What you need to do
All lines in the records that carry the string "Морион" are to be shown.

Stored entries:
↓↓↓
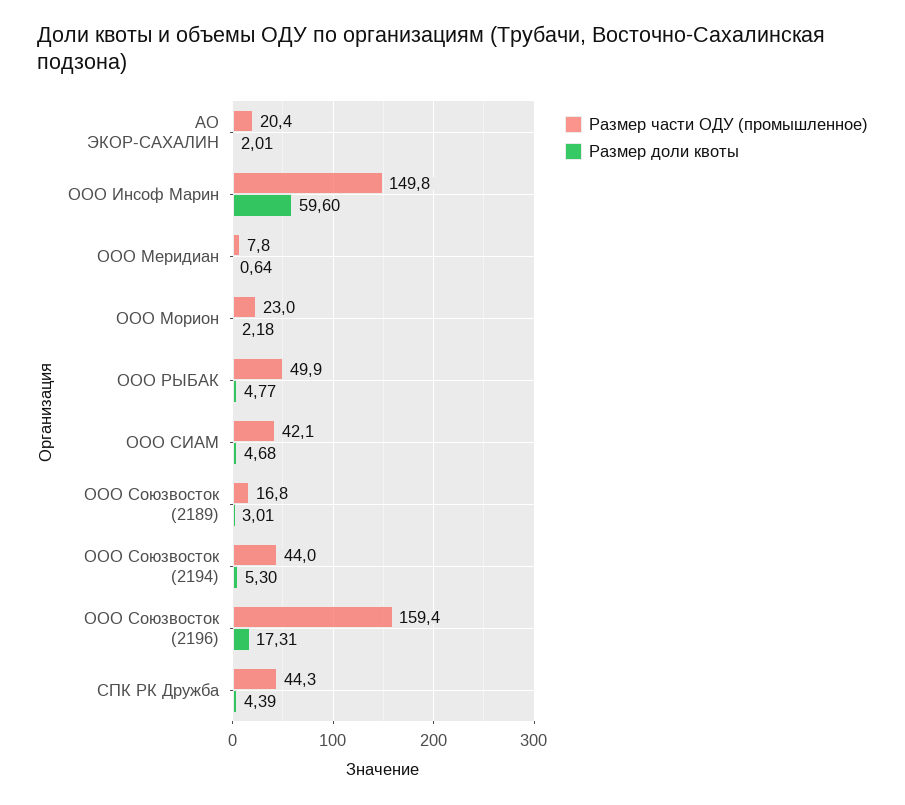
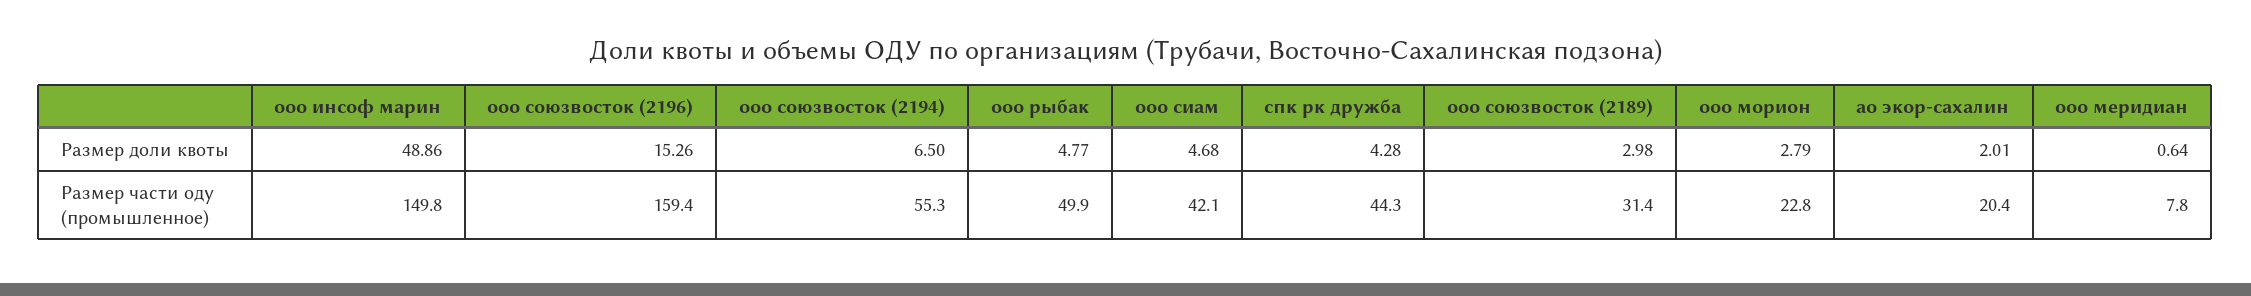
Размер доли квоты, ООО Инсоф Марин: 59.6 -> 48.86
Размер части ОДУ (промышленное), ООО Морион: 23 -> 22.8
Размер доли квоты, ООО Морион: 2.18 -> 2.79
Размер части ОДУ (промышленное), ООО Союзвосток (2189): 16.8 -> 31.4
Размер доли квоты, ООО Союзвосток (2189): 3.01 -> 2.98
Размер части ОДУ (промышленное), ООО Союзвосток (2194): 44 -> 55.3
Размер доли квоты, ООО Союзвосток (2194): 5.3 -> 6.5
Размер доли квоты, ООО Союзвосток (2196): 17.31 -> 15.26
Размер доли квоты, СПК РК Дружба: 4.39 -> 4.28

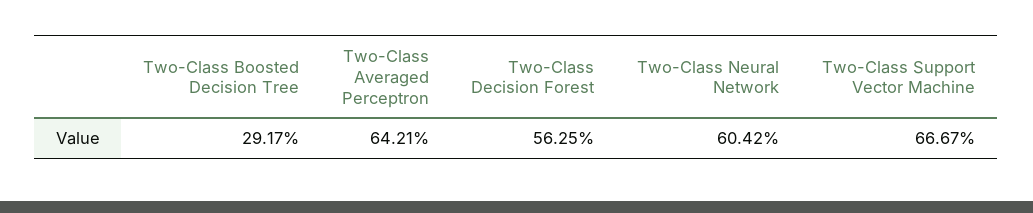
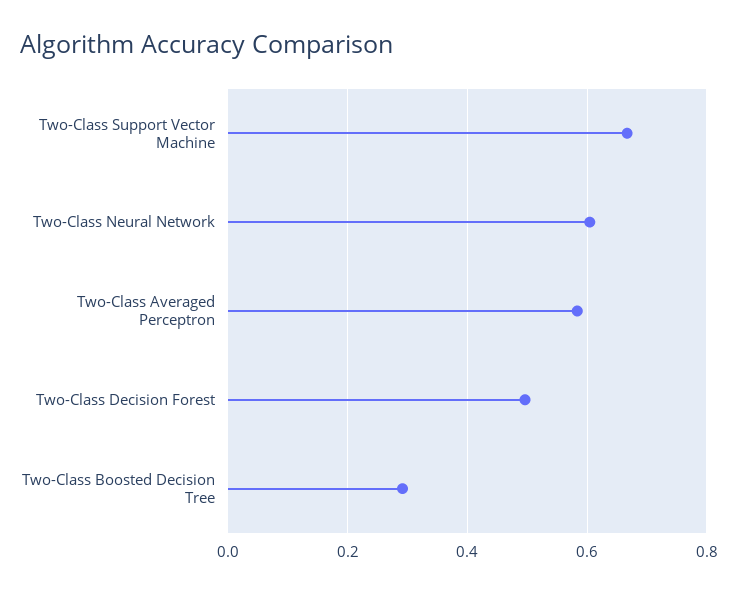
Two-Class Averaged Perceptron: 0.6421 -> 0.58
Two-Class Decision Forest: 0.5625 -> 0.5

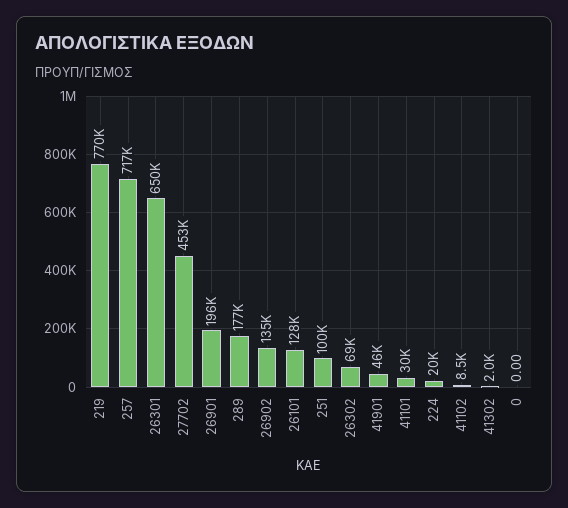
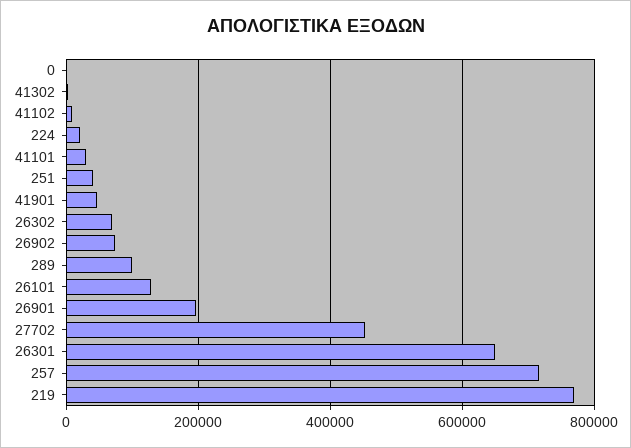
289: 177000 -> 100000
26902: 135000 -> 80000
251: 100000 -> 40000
↑↑↑
Result for this task
Размер части ОДУ (промышленное), ООО Морион: 23 -> 22.8
Размер доли квоты, ООО Морион: 2.18 -> 2.79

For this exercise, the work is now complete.